Now let me tell you what I found when I tallied Trump’s cruel lies. Instead of adding up to 1 or 2 percent, as in my previous research, they accounted for 50 percent. When I first saw that number appear on my screen, I gasped. I knew, of course, that Trump likes to mock and denigrate other people (and countries and agencies), but I didn’t realize just how often he was doing that with his lies.

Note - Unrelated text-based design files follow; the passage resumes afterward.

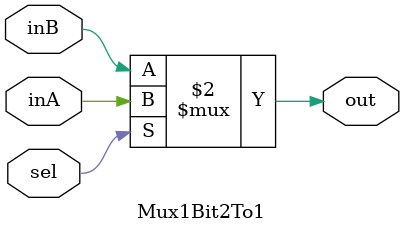
<source format=v>
`timescale 1ns / 1ps


module Mux1Bit2To1(out, inA, inB, sel);

    input inA, inB, sel;
    output out;
    
    assign out = (sel == 1) ? inA:inB;

endmodule

</source>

This is interesting and, I think, accurate.  Why would this be? Part of the reason goes back to another point Hitler makes about propaganda in Mein Kampf.  He argues that the masses understand black and white, yes and no, not shades of gray.  Hitler says that once propaganda admits even the slightest possibility of right for the other side, the masses begin to waver in their support.  Trump presents his enemies not only as wrong, but as absolutely, completely, horribly wrong. When discussing the Devil’s workforce, it is not necessary to be polite.  They are so evil that anything one can say about them is not only accurate, but perhaps understated. As humans we have a tendency to like the “dirt” about others, and Trump is a master of insult. Trump’s world is one of absolute clarity, and he tells it to his followers as they would like it to be.

A third point is the sheer number of lies Trump tells.  Politicians who lie or mistake facts at the normal rate can be held accountable for what they say.   Take, for example, President Obama’s famous statement that if people were happy with their doctors they could keep them. That turned out not to be entirely accurate, although it was true for many. That statement was held against Obama over and over again.  Trump, on the other hand, says so many demonstrably false things that a kind of exhaustion sets in.  What is the point of refuting one lie when in the meanwhile twenty others have surfaced? And, of course, it is far easier to lie than refute a lie.  

In short, I think Trump has developed the art of the “little lie” to a hitherto unseen extent.